• Actions to take:
A. Transcribe the part of the Mozart study excerpt between "A one-way between" and "1.778, p > 0.05.", inclusive.
B. Answer these questions from the Mozart study excerpt:
(i) What mean test score is reported for the Mozart group?
(ii) At what alpha level was the significance of the test score difference judged?
(iii) What relationship did Experiment 2 investigate?
C. List the groups compared in the one-way ANOVA described in the Mozart study excerpt.

• Document segment:
A one-way between subjects ANOVA test was used to determine whether listening to Mozart produced significantly higher test score percentages than the other groups. The groups included the rock music group (M = 50.00, SD = 21.651), Mozart (M = 66.667, SD = 17.678), and silence (M = 50.00, SD = 25.00). It was determined at the 0.05 alpha level that there was no significant difference in test scores between these groups, F (2,24) = 1.778, p > 0.05.


Subjects listening to Mozart directly before a listening comprehension task were hypothesized to have significantly higher test scores than those in the control group (white noise and meditation) and the group listening to Billy Joel. In experiment 1, experimenters discovered that there was insufficient evidence to support the hypothesis. This would have substantiated the positive effect that Mozart music had on learning. However, based on the findings, as there was no significant difference in test scores between groups, it was determined that it was necessary to conduct further studies in this area of research. A greater number of participants may have increased the power of the analyses. Experiment 2 investigated a related concern: the relationship between music and distraction. Rather than hypothesizing that Mozart’s music causes an increase in learning, the study was conducted to determine whether music would cause a disruption in the learning process.

• Entries provided:
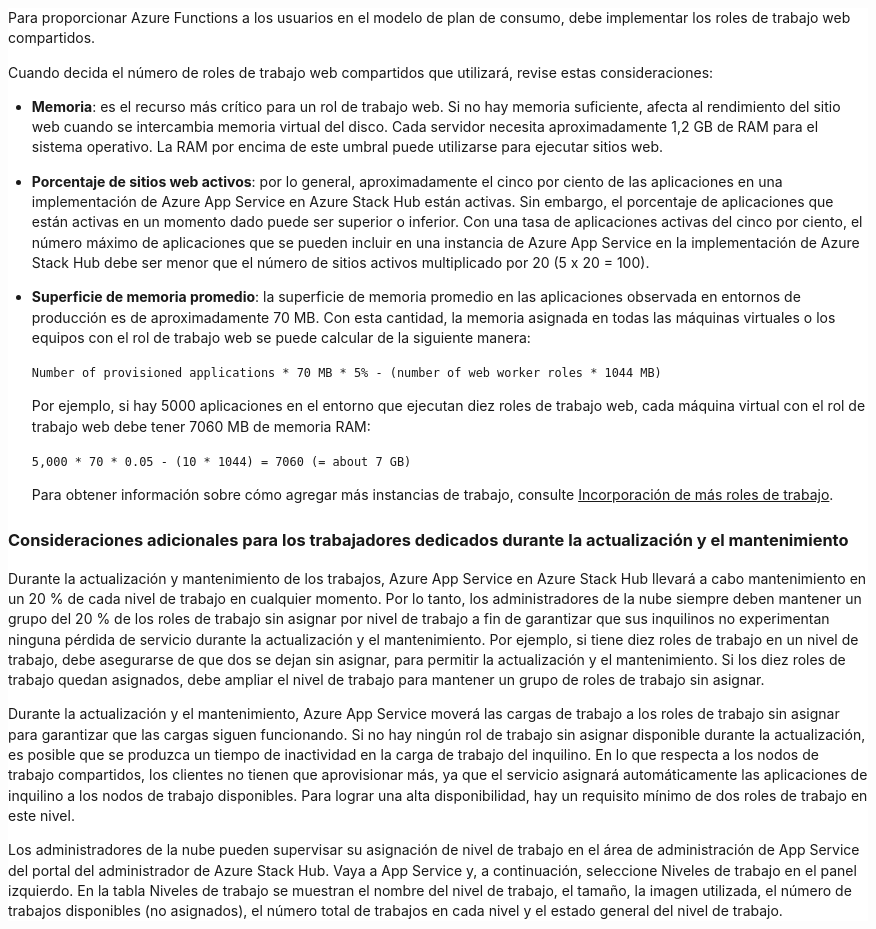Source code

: Para proporcionar Azure Functions a los usuarios en el modelo de plan de consumo, debe implementar los roles de trabajo web compartidos.

Cuando decida el número de roles de trabajo web compartidos que utilizará, revise estas consideraciones:

- **Memoria**: es el recurso más crítico para un rol de trabajo web. Si no hay memoria suficiente, afecta al rendimiento del sitio web cuando se intercambia memoria virtual del disco. Cada servidor necesita aproximadamente 1,2 GB de RAM para el sistema operativo. La RAM por encima de este umbral puede utilizarse para ejecutar sitios web.
- **Porcentaje de sitios web activos**: por lo general, aproximadamente el cinco por ciento de las aplicaciones en una implementación de Azure App Service en Azure Stack Hub están activas. Sin embargo, el porcentaje de aplicaciones que están activas en un momento dado puede ser superior o inferior. Con una tasa de aplicaciones activas del cinco por ciento, el número máximo de aplicaciones que se pueden incluir en una instancia de Azure App Service en la implementación de Azure Stack Hub debe ser menor que el número de sitios activos multiplicado por 20 (5 x 20 = 100).
- **Superficie de memoria promedio**: la superficie de memoria promedio en las aplicaciones observada en entornos de producción es de aproximadamente 70 MB. Con esta cantidad, la memoria asignada en todas las máquinas virtuales o los equipos con el rol de trabajo web se puede calcular de la siguiente manera:

   `Number of provisioned applications * 70 MB * 5% - (number of web worker roles * 1044 MB)`

   Por ejemplo, si hay 5000 aplicaciones en el entorno que ejecutan diez roles de trabajo web, cada máquina virtual con el rol de trabajo web debe tener 7060 MB de memoria RAM:

   `5,000 * 70 * 0.05 - (10 * 1044) = 7060 (= about 7 GB)`

   Para obtener información sobre cómo agregar más instancias de trabajo, consulte [Incorporación de más roles de trabajo](azure-stack-app-service-add-worker-roles.md).

### <a name="additional-considerations-for-dedicated-workers-during-upgrade-and-maintenance"></a>Consideraciones adicionales para los trabajadores dedicados durante la actualización y el mantenimiento

Durante la actualización y mantenimiento de los trabajos, Azure App Service en Azure Stack Hub llevará a cabo mantenimiento en un 20 % de cada nivel de trabajo en cualquier momento.  Por lo tanto, los administradores de la nube siempre deben mantener un grupo del 20 % de los roles de trabajo sin asignar por nivel de trabajo a fin de garantizar que sus inquilinos no experimentan ninguna pérdida de servicio durante la actualización y el mantenimiento.  Por ejemplo, si tiene diez roles de trabajo en un nivel de trabajo, debe asegurarse de que dos se dejan sin asignar, para permitir la actualización y el mantenimiento. Si los diez roles de trabajo quedan asignados, debe ampliar el nivel de trabajo para mantener un grupo de roles de trabajo sin asignar. 

Durante la actualización y el mantenimiento, Azure App Service moverá las cargas de trabajo a los roles de trabajo sin asignar para garantizar que las cargas siguen funcionando. Si no hay ningún rol de trabajo sin asignar disponible durante la actualización, es posible que se produzca un tiempo de inactividad en la carga de trabajo del inquilino. En lo que respecta a los nodos de trabajo compartidos, los clientes no tienen que aprovisionar más, ya que el servicio asignará automáticamente las aplicaciones de inquilino a los nodos de trabajo disponibles. Para lograr una alta disponibilidad, hay un requisito mínimo de dos roles de trabajo en este nivel.

Los administradores de la nube pueden supervisar su asignación de nivel de trabajo en el área de administración de App Service del portal del administrador de Azure Stack Hub. Vaya a App Service y, a continuación, seleccione Niveles de trabajo en el panel izquierdo. En la tabla Niveles de trabajo se muestran el nombre del nivel de trabajo, el tamaño, la imagen utilizada, el número de trabajos disponibles (no asignados), el número total de trabajos en cada nivel y el estado general del nivel de trabajo.
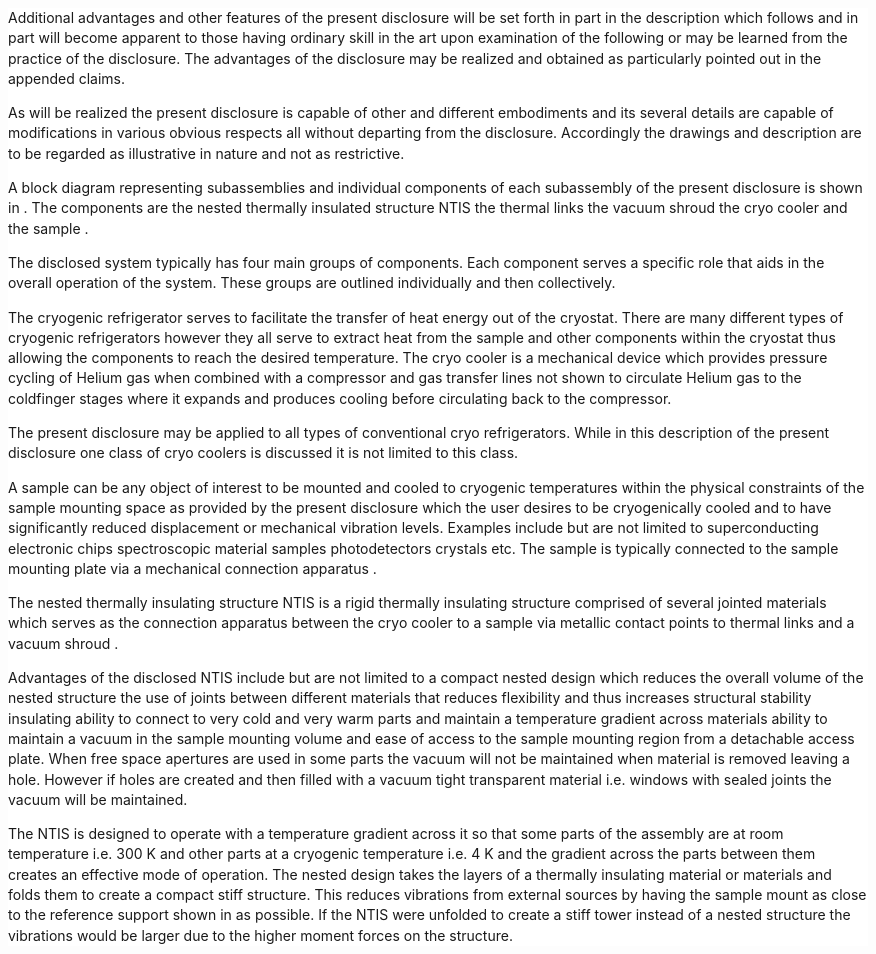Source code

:Additional advantages and other features of the present disclosure will be set forth in part in the description which follows and in part will become apparent to those having ordinary skill in the art upon examination of the following or may be learned from the practice of the disclosure. The advantages of the disclosure may be realized and obtained as particularly pointed out in the appended claims.

As will be realized the present disclosure is capable of other and different embodiments and its several details are capable of modifications in various obvious respects all without departing from the disclosure. Accordingly the drawings and description are to be regarded as illustrative in nature and not as restrictive.

A block diagram representing subassemblies and individual components of each subassembly of the present disclosure is shown in . The components are the nested thermally insulated structure NTIS the thermal links the vacuum shroud the cryo cooler and the sample .

The disclosed system typically has four main groups of components. Each component serves a specific role that aids in the overall operation of the system. These groups are outlined individually and then collectively.

The cryogenic refrigerator serves to facilitate the transfer of heat energy out of the cryostat. There are many different types of cryogenic refrigerators however they all serve to extract heat from the sample and other components within the cryostat thus allowing the components to reach the desired temperature. The cryo cooler is a mechanical device which provides pressure cycling of Helium gas when combined with a compressor and gas transfer lines not shown to circulate Helium gas to the coldfinger stages where it expands and produces cooling before circulating back to the compressor.

The present disclosure may be applied to all types of conventional cryo refrigerators. While in this description of the present disclosure one class of cryo coolers is discussed it is not limited to this class.

A sample can be any object of interest to be mounted and cooled to cryogenic temperatures within the physical constraints of the sample mounting space as provided by the present disclosure which the user desires to be cryogenically cooled and to have significantly reduced displacement or mechanical vibration levels. Examples include but are not limited to superconducting electronic chips spectroscopic material samples photodetectors crystals etc. The sample is typically connected to the sample mounting plate via a mechanical connection apparatus .

The nested thermally insulating structure NTIS is a rigid thermally insulating structure comprised of several jointed materials which serves as the connection apparatus between the cryo cooler to a sample via metallic contact points to thermal links and a vacuum shroud .

Advantages of the disclosed NTIS include but are not limited to a compact nested design which reduces the overall volume of the nested structure the use of joints between different materials that reduces flexibility and thus increases structural stability insulating ability to connect to very cold and very warm parts and maintain a temperature gradient across materials ability to maintain a vacuum in the sample mounting volume and ease of access to the sample mounting region from a detachable access plate. When free space apertures are used in some parts the vacuum will not be maintained when material is removed leaving a hole. However if holes are created and then filled with a vacuum tight transparent material i.e. windows with sealed joints the vacuum will be maintained.

The NTIS is designed to operate with a temperature gradient across it so that some parts of the assembly are at room temperature i.e. 300 K and other parts at a cryogenic temperature i.e. 4 K and the gradient across the parts between them creates an effective mode of operation. The nested design takes the layers of a thermally insulating material or materials and folds them to create a compact stiff structure. This reduces vibrations from external sources by having the sample mount as close to the reference support shown in as possible. If the NTIS were unfolded to create a stiff tower instead of a nested structure the vibrations would be larger due to the higher moment forces on the structure.
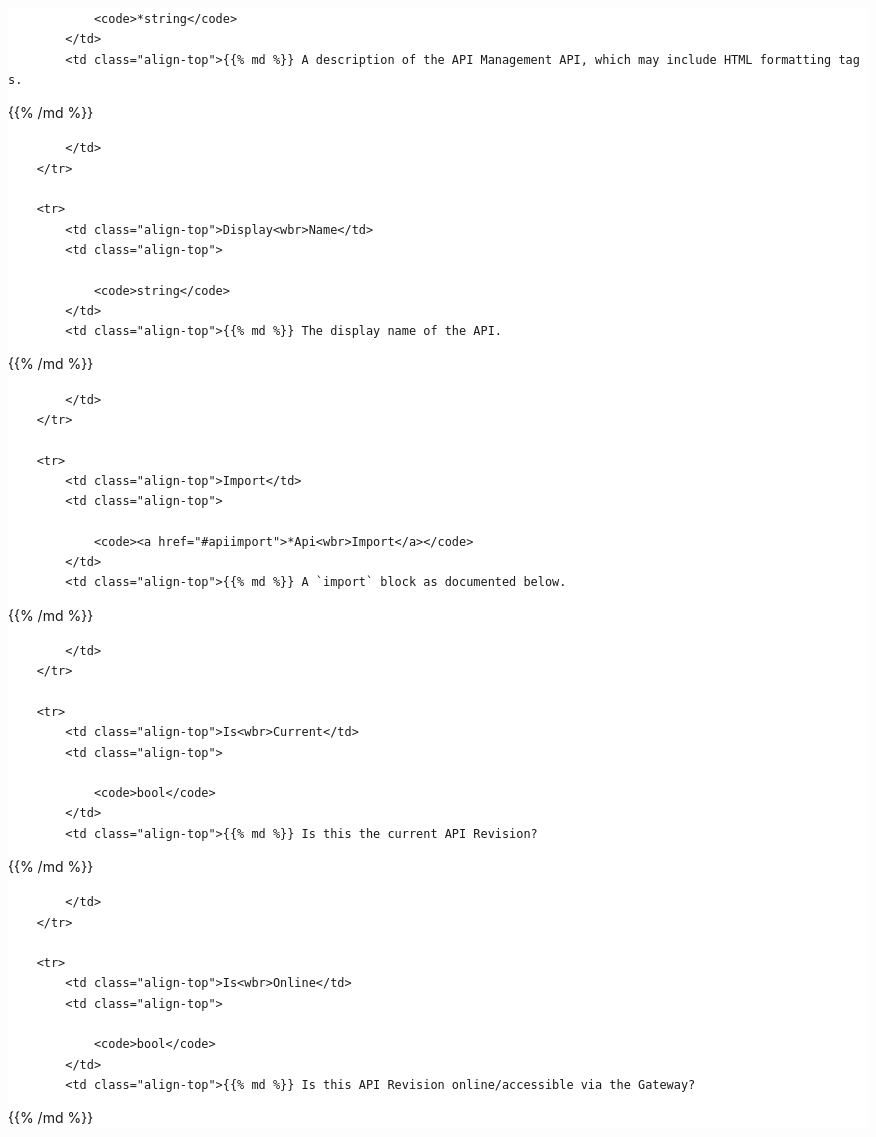                 <code>*string</code>
            </td>
            <td class="align-top">{{% md %}} A description of the API Management API, which may include HTML formatting tags.
 {{% /md %}}

            
            </td>
        </tr>
    
        <tr>
            <td class="align-top">Display<wbr>Name</td>
            <td class="align-top">
                
                <code>string</code>
            </td>
            <td class="align-top">{{% md %}} The display name of the API.
 {{% /md %}}

            
            </td>
        </tr>
    
        <tr>
            <td class="align-top">Import</td>
            <td class="align-top">
                
                <code><a href="#apiimport">*Api<wbr>Import</a></code>
            </td>
            <td class="align-top">{{% md %}} A `import` block as documented below.
 {{% /md %}}

            
            </td>
        </tr>
    
        <tr>
            <td class="align-top">Is<wbr>Current</td>
            <td class="align-top">
                
                <code>bool</code>
            </td>
            <td class="align-top">{{% md %}} Is this the current API Revision?
 {{% /md %}}

            
            </td>
        </tr>
    
        <tr>
            <td class="align-top">Is<wbr>Online</td>
            <td class="align-top">
                
                <code>bool</code>
            </td>
            <td class="align-top">{{% md %}} Is this API Revision online/accessible via the Gateway?
 {{% /md %}}

            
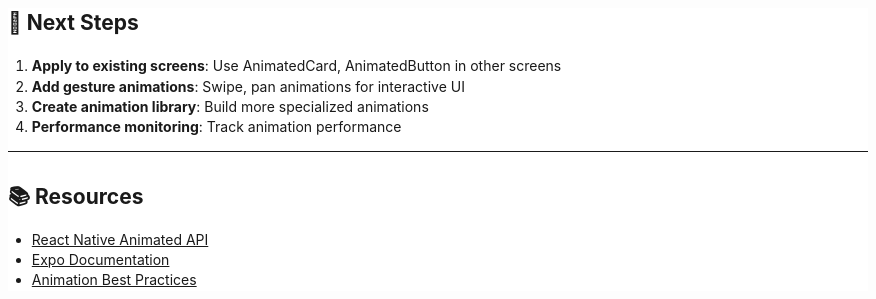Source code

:
## 🎯 Next Steps

1. **Apply to existing screens**: Use AnimatedCard, AnimatedButton in other screens
2. **Add gesture animations**: Swipe, pan animations for interactive UI
3. **Create animation library**: Build more specialized animations
4. **Performance monitoring**: Track animation performance

---

## 📚 Resources

- [React Native Animated API](https://reactnative.dev/docs/animated)
- [Expo Documentation](https://docs.expo.dev/)
- [Animation Best Practices](https://reactnative.dev/docs/animations)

• Outputs by task:
A.
A one-way between subjects ANOVA test was used to determine whether listening to Mozart produced significantly higher test score percentages than the other groups. The groups included the rock music group (M = 50.00, SD = 21.651), Mozart (M = 66.667, SD = 17.678), and silence (M = 50.00, SD = 25.00). It was determined at the 0.05 alpha level that there was no significant difference in test scores between these groups, F (2,24) = 1.778, p > 0.05.

B.
(i) 66.667
(ii) 0.05
(iii) The relationship between music and distraction

C. Rock music, Mozart, silence